Task directions ->
Write the records out again without change. Leave the pictures behind.

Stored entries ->
________________________________________

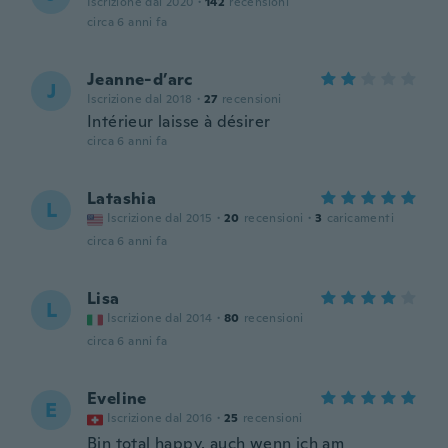
Iscrizione dal 2020
·
142
recensioni
circa 6 anni fa
Jeanne-d’arc
J
Iscrizione dal 2018
·
27
recensioni
Intérieur laisse à désirer
circa 6 anni fa
Latashia
L
Iscrizione dal 2015
·
20
recensioni
·
3
caricamenti
circa 6 anni fa
Lisa
L
Iscrizione dal 2014
·
80
recensioni
circa 6 anni fa
Eveline
E
Iscrizione dal 2016
·
25
recensioni
Bin total happy, auch wenn ich am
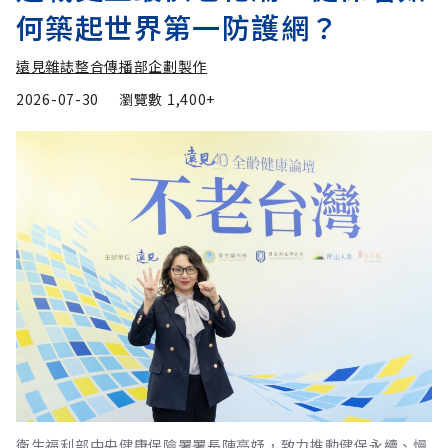
何築起世界第一防護網？
遠見雜誌整合傳播部企劃製作
2026-07-30
瀏覽數
1,400+
衛生福利部中央健康保險署署長陳亮妤，致力推動健保永續、慢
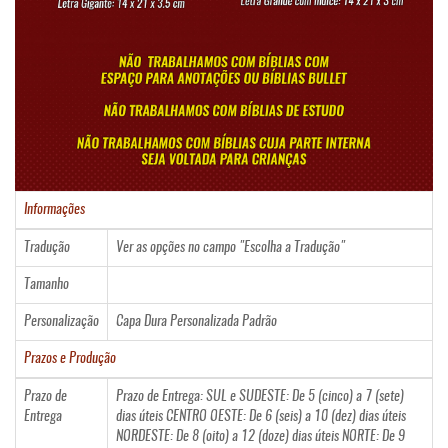
Informações
Tradução
Ver as opções no campo "Escolha a Tradução"
Tamanho
Personalização
Capa Dura Personalizada Padrão
Prazos e Produção
Prazo de
Prazo de Entrega: SUL e SUDESTE: De 5 (cinco) a 7 (sete)
Entrega
dias úteis CENTRO OESTE: De 6 (seis) a 10 (dez) dias úteis
NORDESTE: De 8 (oito) a 12 (doze) dias úteis NORTE: De 9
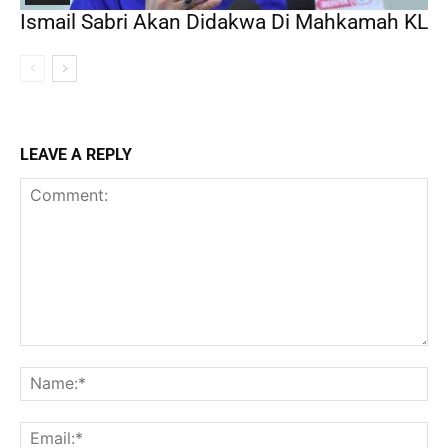
Ismail Sabri Akan Didakwa Di Mahkamah KL
LEAVE A REPLY
Comment:
Na
Ema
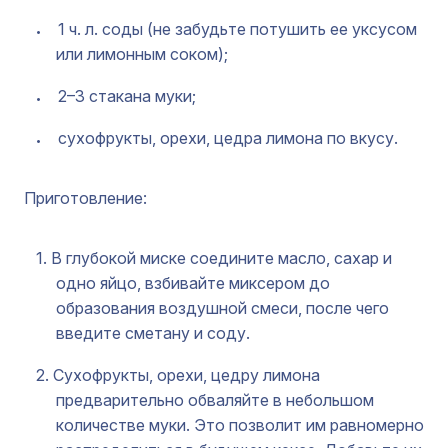
1 ч. л. соды (не забудьте потушить ее уксусом
или лимонным соком);
2–3 стакана муки;
сухофрукты, орехи, цедра лимона по вкусу.
Приготовление:
В глубокой миске соедините масло, сахар и
одно яйцо, взбивайте миксером до
образования воздушной смеси, после чего
введите сметану и соду.
Сухофрукты, орехи, цедру лимона
предварительно обваляйте в небольшом
количестве муки. Это позволит им равномерно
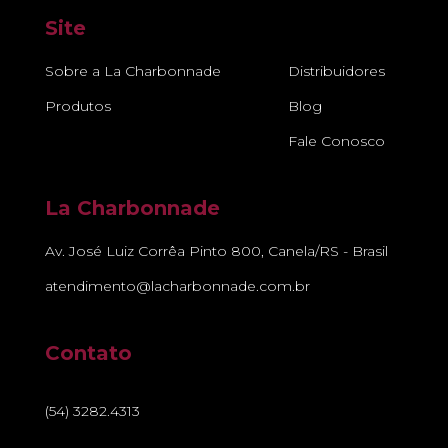
Site
Sobre a La Charbonnade
Distribuidores
Produtos
Blog
Fale Conosco
La Charbonnade
Av. José Luiz Corrêa Pinto 800, Canela/RS - Brasil
atendimento@lacharbonnade.com.br
Contato
(54) 3282.4313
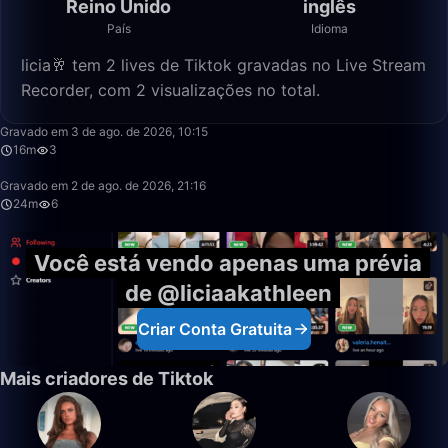
Reino Unido
inglês
País
Idioma
licia🥂 tem 2 lives de Tiktok gravadas no Live Stream
Recorder, com 2 visualizações no total.
15:59
Gravado em 3 de ago. de 2026, 10:15
16m
3
24:19
Gravado em 2 de ago. de 2026, 21:16
24m
6
Você está vendo apenas uma prévia
de @liciaakathleen
Criar Conta Gratuita
Mais criadores de Tiktok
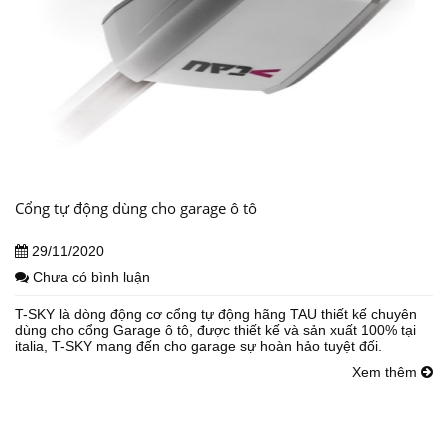
Cổng tự động dùng cho garage ô tô
29/11/2020
Chưa có bình luận
T-SKY là dòng động cơ cổng tự động hãng TAU thiết kế chuyên
dùng cho cổng Garage ô tô, được thiết kế và sản xuất 100% tại
italia, T-SKY mang đến cho garage sự hoàn hảo tuyệt đối.
Xem thêm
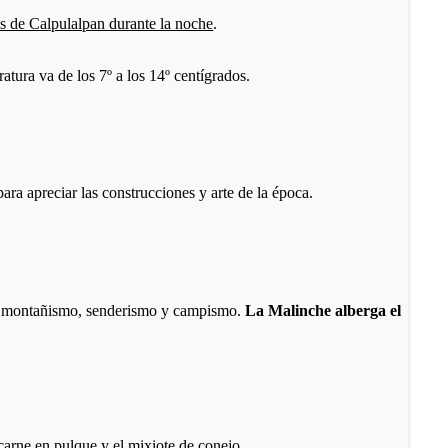
os de Calpulalpan durante la noche
.
atura va de los 7º a los 14º centígrados.
ra apreciar las construcciones y arte de la época.
zar montañismo, senderismo y campismo.
La Malinche alberga el
a carne en pulque y el mixiote de conejo.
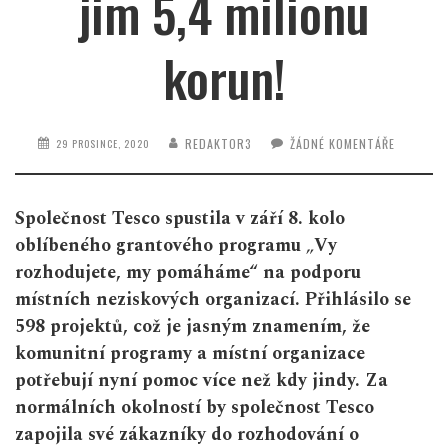
jim 5,4 milionu
korun!
REDAKTOR3
ŽÁDNÉ KOMENTÁŘE
29 PROSINCE, 2020
Společnost Tesco spustila v
září 8. kolo
oblíbeného grantového programu
„
Vy
rozhodujete, my pomáháme“ na podporu
místních neziskových organizací. Přihlásilo se
598 projektů, což je jasným znamením, že
komunitní programy a místní organizace
potřebují nyní pomoc více než kdy jindy. Za
normálních okolností by společnost Tesco
zapojila své zákazníky do rozhodování o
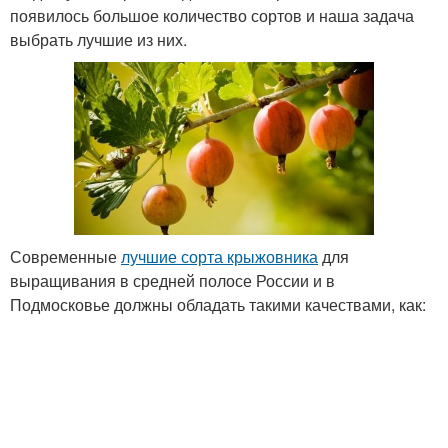
появилось большое количество сортов и наша задача
выбрать лучшие из них.
Современные
лучшие сорта крыжовника
для
выращивания в средней полосе России и в
Подмосковье должны обладать такими качествами, как:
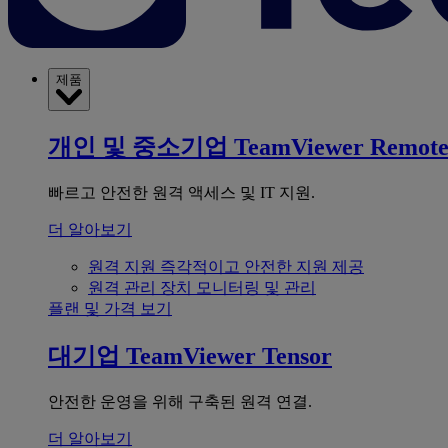
제품
개인 및 중소기업
TeamViewer Remot
빠르고 안전한 원격 액세스 및 IT 지원.
더 알아보기
원격 지원
즉각적이고 안전한 지원 제공
원격 관리
장치 모니터링 및 관리
플랜 및 가격 보기
대기업
TeamViewer Tensor
안전한 운영을 위해 구축된 원격 연결.
더 알아보기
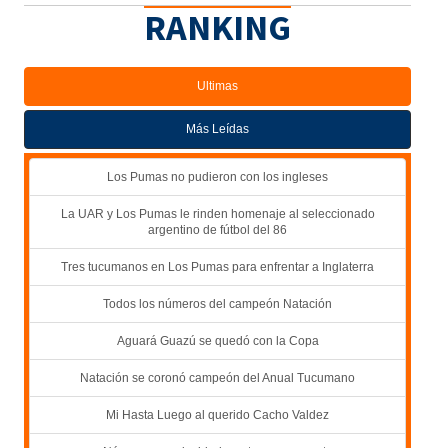
RANKING
Ultimas
Más Leídas
Los Pumas no pudieron con los ingleses
La UAR y Los Pumas le rinden homenaje al seleccionado
argentino de fútbol del 86
Tres tucumanos en Los Pumas para enfrentar a Inglaterra
Todos los números del campeón Natación
Aguará Guazú se quedó con la Copa
Natación se coronó campeón del Anual Tucumano
Mi Hasta Luego al querido Cacho Valdez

________________________________________

Answer box ->
Iscrizione dal 2020
·
142
recensioni
circa 6 anni fa
Jeanne-d’arc
J
Iscrizione dal 2018
·
27
recensioni
Intérieur laisse à désirer
circa 6 anni fa
Latashia
L
Iscrizione dal 2015
·
20
recensioni
·
3
caricamenti
circa 6 anni fa
Lisa
L
Iscrizione dal 2014
·
80
recensioni
circa 6 anni fa
Eveline
E
Iscrizione dal 2016
·
25
recensioni
Bin total happy, auch wenn ich am
何築起世界第一防護網？
遠見雜誌整合傳播部企劃製作
2026-07-30
瀏覽數
1,400+
衛生福利部中央健康保險署署長陳亮妤，致力推動健保永續、慢
Informações
Tradução
Ver as opções no campo "Escolha a Tradução"
Tamanho
Personalização
Capa Dura Personalizada Padrão
Prazos e Produção
Prazo de
Prazo de Entrega: SUL e SUDESTE: De 5 (cinco) a 7 (sete)
Entrega
dias úteis CENTRO OESTE: De 6 (seis) a 10 (dez) dias úteis
NORDESTE: De 8 (oito) a 12 (doze) dias úteis NORTE: De 9
Ismail Sabri Akan Didakwa Di Mahkamah KL
LEAVE A REPLY
Comment:
Na
Ema
1 ч. л. соды (не забудьте потушить ее уксусом
или лимонным соком);
2–3 стакана муки;
сухофрукты, орехи, цедра лимона по вкусу.
Приготовление:
В глубокой миске соедините масло, сахар и
одно яйцо, взбивайте миксером до
образования воздушной смеси, после чего
введите сметану и соду.
Сухофрукты, орехи, цедру лимона
предварительно обваляйте в небольшом
количестве муки. Это позволит им равномерно
Site
Sobre a La Charbonnade
Distribuidores
Produtos
Blog
Fale Conosco
La Charbonnade
Av. José Luiz Corrêa Pinto 800, Canela/RS - Brasil
atendimento@lacharbonnade.com.br
Contato
(54) 3282.4313
Reino Unido
inglês
País
Idioma
licia🥂 tem 2 lives de Tiktok gravadas no Live Stream
Recorder, com 2 visualizações no total.
15:59
Gravado em 3 de ago. de 2026, 10:15
16m
3
24:19
Gravado em 2 de ago. de 2026, 21:16
24m
6
Você está vendo apenas uma prévia
de @liciaakathleen
Criar Conta Gratuita
Mais criadores de Tiktok
Cổng tự động dùng cho garage ô tô
29/11/2020
Chưa có bình luận
T-SKY là dòng động cơ cổng tự động hãng TAU thiết kế chuyên
dùng cho cổng Garage ô tô, được thiết kế và sản xuất 100% tại
italia, T-SKY mang đến cho garage sự hoàn hảo tuyệt đối.
Xem thêm
os de Calpulalpan durante la noche
.
atura va de los 7º a los 14º centígrados.
ra apreciar las construcciones y arte de la época.
zar montañismo, senderismo y campismo.
La Malinche alberga el
a carne en pulque y el mixiote de conejo.
jim 5,4 milionu
korun!
REDAKTOR3
ŽÁDNÉ KOMENTÁŘE
29 PROSINCE, 2020
Společnost Tesco spustila v
září 8. kolo
oblíbeného grantového programu
„
Vy
rozhodujete, my pomáháme“ na podporu
místních neziskových organizací. Přihlásilo se
598 projektů, což je jasným znamením, že
komunitní programy a místní organizace
potřebují nyní pomoc více než kdy jindy. Za
normálních okolností by společnost Tesco
zapojila své zákazníky do rozhodování o
появилось большое количество сортов и наша задача
выбрать лучшие из них.
Современные
лучшие сорта крыжовника
для
выращивания в средней полосе России и в
Подмосковье должны обладать такими качествами, как:
제품
개인 및 중소기업
TeamViewer Remot
빠르고 안전한 원격 액세스 및 IT 지원.
더 알아보기
원격 지원
즉각적이고 안전한 지원 제공
원격 관리
장치 모니터링 및 관리
플랜 및 가격 보기
대기업
TeamViewer Tensor
안전한 운영을 위해 구축된 원격 연결.
더 알아보기
RANKING
Ultimas
Más Leídas
Los Pumas no pudieron con los ingleses
La UAR y Los Pumas le rinden homenaje al seleccionado
argentino de fútbol del 86
Tres tucumanos en Los Pumas para enfrentar a Inglaterra
Todos los números del campeón Natación
Aguará Guazú se quedó con la Copa
Natación se coronó campeón del Anual Tucumano
Mi Hasta Luego al querido Cacho Valdez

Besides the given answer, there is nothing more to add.